Questa strategia economico-finanziaria ben ponderata non è tuttavia priva di calcoli politici, prosegue il Blick. Calcoli che rendono labile il confine tra la sfera pubblica e quella privata. «Acquistare rinomati alberghi in Svizzera significa anche darsi visibilità all'estero, porsi come interlocutore privilegiato delle autorità politiche ed economiche occidentali e migliorare la propria immagine di investitore solido e affidabile» dice Abidi.
E gli svizzeri?
E gli investitori svizzeri? Possibile che alberghi così prestigiosi non interessino a livello locale? Di nuovo Schmidt: «Gli investitori stranieri sono disposti a pagare un prezzo elevato e hanno obiettivi di rendimento inferiori rispetto agli investitori svizzeri, che tendono a essere più analitici. Il mercato svizzero è interessante per la sua stabilità economica e politica, che rende questi investimenti relativamente sicuri».

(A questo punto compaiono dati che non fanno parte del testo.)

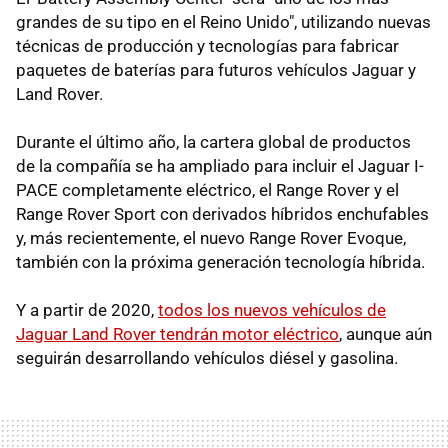
grandes de su tipo en el Reino Unido", utilizando nuevas
técnicas de producción y tecnologías para fabricar
paquetes de baterías para futuros vehículos Jaguar y
Land Rover.
Durante el último año, la cartera global de productos
de la compañía se ha ampliado para incluir el Jaguar I-
PACE completamente eléctrico, el Range Rover y el
Range Rover Sport con derivados híbridos enchufables
y, más recientemente, el nuevo Range Rover Evoque,
también con la próxima generación tecnología híbrida.
Y a partir de 2020,
todos los nuevos vehículos de
Jaguar Land Rover tendrán motor eléctrico
, aunque aún
seguirán desarrollando vehículos diésel y gasolina.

Secondo Vinzenz van der Berg, responsabile della comunicazione in seno a HotellerieSuisse, il fatto che si tratti di investitori elvetici o stranieri è di secondaria importanza: «L'importante per l'industria turistica svizzera è che si continui a investire. Tuttavia, è sempre auspicabile che le aziende che operano in Svizzera rappresentino i valori del Paese e li incorporino nelle loro attività.»
Acquisti di breve durata?
Tempo fa, sulla scia di quanto stava accadendo con Credit Suisse, Inside Paradeplatz aveva pubblicato l'indiscrezione secondo cui i tre alberghi svizzeri di Katara fossero in vendita, affinché il Qatar rientrasse dalle perdite accumulate a causa della banca. Pochi giorni dopo, il gruppo alberghiero aveva smentito la notizia. L'incertezza, di fondo, tuttavia rimane: questi Paesi del Golfo rimarranno a lungo in Svizzera? «Questi Stati non sono in Svizzera per beneficenza, per salvare la cultura o la storia, ma sono guidati da una logica commerciale» sottolinea Abidi. «Quindi, se ritengono che ci sia un interesse a vendere un palazzo, sono pronti a separarsene». Inoltre, secondo l'esperto, i costi di manutenzione dei palazzi svizzeri sono molto elevati, quindi è difficile ottenere un ritorno sugli investimenti fatti per la ristrutturazione.
Per lo specialista Yvan Schmidt, la rivendita fa parte del gioco: «Quando diciamo che nulla dura per sempre, ciò è ancora più vero per questo tipo di acquisizione». Gli ultimi mesi non sono stati favorevoli agli investimenti esteri: «La decisione del Consiglio federale di permettere a UBS di rilevare Credit Suisse riflette una forma di instabilità giuridica che può dare l'impressione che gli investimenti in Svizzera non siano così vantaggiosi come si pensava in precedenza».